The Emotive Landscapes
The emotive landscapes growing around Noah’s sculpture were inspired by waterfalls, salt mountains in Iceland and paradolia (likeness of something hidden somewhere unexpected). When we learned Noah had written the song in Bali, it felt natural to design our landscapes around Indonesia’s ‘Ring of Fire’ mountains that dominate here in the background.
We played with scale, keeping everything small in comparison to Noah, so she gradually becomes this epic looming figure within the evolving landscape. Dotted around the scene are these ‘pareidolia’ and imagined them as different captures of Noah at points throughout the relationship in the song. I was very keen on integrating them in the landscapes to relate it all back visually to Noah throughout the piece. In this one, as a small touch, I tried to recreate Noah’s crown in the photo reference provided by her using pine trees to emphasise the scale. We lit these elements in a warm colour scheme, so that’d they’d stand out from the more naturally lit landscapes, and have their own visual identity.
Towards the end of the piece, we use fire, encroaching and drawing into Noah to visualise her internal conflict. This isn’t over, the beauty and wonder that has grown around her is still full of sadness and turmoil.
We pull out of the gallery as the fire and smoke take over.
‘You remind me every day I’m not enough but I still stay’
The box drifts off to become a star surrounded by billions of others.
We imagine each of those stars a box of Noah’s emotions, an experience packaged up and drifting in the emptiness of space, always in us, not always wanting to be found.
There’s a vastness and loneliness that plays nicely with the beauty of the imagery that leaves the song lingering in our minds long after the film has faded to black… and we realise that all these stars are other emotions of Noah’s, the stars then fade one by one to nothingness… this final act of the video was fleshed out in later stages based on Noah’s input and her feeling it needs to relate to the “end of everything” theme in her work.

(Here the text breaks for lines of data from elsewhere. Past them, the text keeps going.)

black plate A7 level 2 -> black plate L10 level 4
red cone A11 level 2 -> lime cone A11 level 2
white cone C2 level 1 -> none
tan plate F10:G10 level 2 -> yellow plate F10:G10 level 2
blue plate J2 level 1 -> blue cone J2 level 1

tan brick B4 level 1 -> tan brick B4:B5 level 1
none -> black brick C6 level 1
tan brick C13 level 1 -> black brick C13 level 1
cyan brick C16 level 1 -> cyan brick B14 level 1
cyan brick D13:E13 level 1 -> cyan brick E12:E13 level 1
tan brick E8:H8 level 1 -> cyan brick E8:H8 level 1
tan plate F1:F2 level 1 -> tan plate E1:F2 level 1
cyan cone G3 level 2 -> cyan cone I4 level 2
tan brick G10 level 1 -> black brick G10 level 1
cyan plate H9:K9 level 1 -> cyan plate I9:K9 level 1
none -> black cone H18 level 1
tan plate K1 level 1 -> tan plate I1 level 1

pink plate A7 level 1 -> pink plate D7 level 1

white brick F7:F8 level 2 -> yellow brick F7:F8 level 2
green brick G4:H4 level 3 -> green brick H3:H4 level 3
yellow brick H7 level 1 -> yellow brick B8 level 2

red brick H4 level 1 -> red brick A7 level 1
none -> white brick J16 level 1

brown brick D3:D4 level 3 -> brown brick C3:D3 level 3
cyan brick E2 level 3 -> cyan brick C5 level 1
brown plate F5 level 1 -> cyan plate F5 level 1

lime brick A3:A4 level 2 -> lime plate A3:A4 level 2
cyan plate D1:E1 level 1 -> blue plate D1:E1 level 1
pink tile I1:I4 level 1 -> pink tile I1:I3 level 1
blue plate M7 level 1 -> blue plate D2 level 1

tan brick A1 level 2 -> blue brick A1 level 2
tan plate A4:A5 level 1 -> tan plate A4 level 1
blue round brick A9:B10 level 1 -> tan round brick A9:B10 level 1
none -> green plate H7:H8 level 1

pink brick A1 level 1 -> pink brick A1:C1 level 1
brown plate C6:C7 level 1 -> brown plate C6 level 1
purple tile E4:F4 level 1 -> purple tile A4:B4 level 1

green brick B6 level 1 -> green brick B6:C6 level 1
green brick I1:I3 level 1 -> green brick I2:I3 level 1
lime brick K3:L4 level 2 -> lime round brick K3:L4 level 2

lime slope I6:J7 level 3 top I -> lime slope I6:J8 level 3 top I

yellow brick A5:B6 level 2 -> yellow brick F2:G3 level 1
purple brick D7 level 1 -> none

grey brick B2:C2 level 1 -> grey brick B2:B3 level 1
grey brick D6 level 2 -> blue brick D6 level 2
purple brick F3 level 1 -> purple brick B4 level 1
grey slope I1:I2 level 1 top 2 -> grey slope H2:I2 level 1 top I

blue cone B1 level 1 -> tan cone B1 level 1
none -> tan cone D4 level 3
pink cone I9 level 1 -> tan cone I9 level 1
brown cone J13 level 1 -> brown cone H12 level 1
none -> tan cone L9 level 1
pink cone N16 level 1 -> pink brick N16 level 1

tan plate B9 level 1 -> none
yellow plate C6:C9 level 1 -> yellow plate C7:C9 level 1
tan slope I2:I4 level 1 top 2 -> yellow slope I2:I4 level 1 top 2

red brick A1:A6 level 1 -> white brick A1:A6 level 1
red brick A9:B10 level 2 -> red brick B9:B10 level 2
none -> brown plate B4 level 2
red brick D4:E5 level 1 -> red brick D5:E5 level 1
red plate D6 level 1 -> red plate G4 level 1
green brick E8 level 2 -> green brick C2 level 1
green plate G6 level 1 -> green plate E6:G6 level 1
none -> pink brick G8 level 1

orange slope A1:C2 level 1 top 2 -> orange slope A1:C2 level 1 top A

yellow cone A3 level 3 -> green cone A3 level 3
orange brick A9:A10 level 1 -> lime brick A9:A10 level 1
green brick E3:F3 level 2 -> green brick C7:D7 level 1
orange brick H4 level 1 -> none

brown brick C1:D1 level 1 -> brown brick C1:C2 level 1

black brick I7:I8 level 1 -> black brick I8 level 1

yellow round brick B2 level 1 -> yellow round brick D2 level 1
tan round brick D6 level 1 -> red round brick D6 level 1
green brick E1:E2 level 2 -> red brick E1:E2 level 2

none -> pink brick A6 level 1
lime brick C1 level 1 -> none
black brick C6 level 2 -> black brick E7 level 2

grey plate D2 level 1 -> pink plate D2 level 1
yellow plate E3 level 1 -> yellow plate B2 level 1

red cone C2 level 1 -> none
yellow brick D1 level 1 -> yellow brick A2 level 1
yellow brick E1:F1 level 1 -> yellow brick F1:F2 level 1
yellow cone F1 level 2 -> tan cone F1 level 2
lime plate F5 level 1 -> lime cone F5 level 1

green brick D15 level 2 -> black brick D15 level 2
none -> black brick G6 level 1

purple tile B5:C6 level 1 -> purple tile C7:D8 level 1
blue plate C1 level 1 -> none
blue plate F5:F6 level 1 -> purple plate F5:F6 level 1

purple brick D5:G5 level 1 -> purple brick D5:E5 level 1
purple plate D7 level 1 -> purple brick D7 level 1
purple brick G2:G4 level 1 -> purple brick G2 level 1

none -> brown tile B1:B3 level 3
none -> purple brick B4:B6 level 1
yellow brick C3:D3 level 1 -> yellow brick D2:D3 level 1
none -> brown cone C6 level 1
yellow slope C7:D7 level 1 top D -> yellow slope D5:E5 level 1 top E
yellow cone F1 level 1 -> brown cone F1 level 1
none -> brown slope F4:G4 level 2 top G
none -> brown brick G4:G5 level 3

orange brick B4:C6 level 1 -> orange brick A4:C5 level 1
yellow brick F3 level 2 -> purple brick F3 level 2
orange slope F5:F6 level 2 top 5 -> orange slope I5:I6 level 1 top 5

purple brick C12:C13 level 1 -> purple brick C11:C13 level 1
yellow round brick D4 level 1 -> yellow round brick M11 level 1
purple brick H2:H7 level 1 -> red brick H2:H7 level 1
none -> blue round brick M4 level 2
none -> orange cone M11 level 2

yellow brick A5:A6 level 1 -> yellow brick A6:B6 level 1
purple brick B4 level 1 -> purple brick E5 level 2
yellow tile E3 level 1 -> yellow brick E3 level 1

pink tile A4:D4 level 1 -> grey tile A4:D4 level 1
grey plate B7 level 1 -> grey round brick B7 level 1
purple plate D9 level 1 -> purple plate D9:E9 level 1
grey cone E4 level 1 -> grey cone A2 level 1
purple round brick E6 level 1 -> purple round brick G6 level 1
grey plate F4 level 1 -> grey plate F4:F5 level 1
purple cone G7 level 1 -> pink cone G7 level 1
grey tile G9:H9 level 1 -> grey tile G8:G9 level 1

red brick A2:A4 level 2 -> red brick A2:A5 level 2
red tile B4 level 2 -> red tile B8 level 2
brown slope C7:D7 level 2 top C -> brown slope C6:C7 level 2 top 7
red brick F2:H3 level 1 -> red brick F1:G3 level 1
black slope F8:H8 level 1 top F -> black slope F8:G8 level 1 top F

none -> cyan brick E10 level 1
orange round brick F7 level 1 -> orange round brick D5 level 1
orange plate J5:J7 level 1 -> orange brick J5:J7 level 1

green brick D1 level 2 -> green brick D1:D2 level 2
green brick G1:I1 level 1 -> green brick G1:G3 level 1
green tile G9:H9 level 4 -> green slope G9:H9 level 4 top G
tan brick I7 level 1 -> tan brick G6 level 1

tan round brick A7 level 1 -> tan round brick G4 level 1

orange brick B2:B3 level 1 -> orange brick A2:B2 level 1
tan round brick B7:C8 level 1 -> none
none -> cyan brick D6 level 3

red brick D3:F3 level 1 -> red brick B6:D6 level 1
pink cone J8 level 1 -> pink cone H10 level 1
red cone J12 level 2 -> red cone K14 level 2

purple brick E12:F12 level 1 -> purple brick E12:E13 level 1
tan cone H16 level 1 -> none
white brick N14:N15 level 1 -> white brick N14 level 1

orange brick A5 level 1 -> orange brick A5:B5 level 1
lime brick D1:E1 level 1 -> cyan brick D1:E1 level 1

Dreams Collaborative Tools
We used a lot of Dreams’ in-game collaboration features to help us all work on this project remotely. After all, this project was a true collaboration across disciplines and even countries, with Noah in the US and one of our freelance artists, a talented member of the Dreams community, Martin Nebelong in Denmark. The Mm team, Anthony, Pablo, Suzy and myself, are all based in the UK.
One of the great aspects of the Dreams tools is that one can go in and create the 3d assets faster than making a concept digitally. This speed of 3d creation allows Anthony, our video director, to explore cinematography ideas and gives Pablo, our animator, the material to explore the animation of the elements simultaneously and early in the development process so that concept, previsualisation and final development methods to all blend together.
The “collaborators” feature allows you to assemble a team of Dreams users to work together privately on content and publish work only for them to see and work on.
We organised all our work using another of our in-game features called “collections.” They were a great way of putting all the work involved in this video into one place.
We hope you enjoy the video and reading about how it was created. And as always, look forward to seeing what you create in Dreams.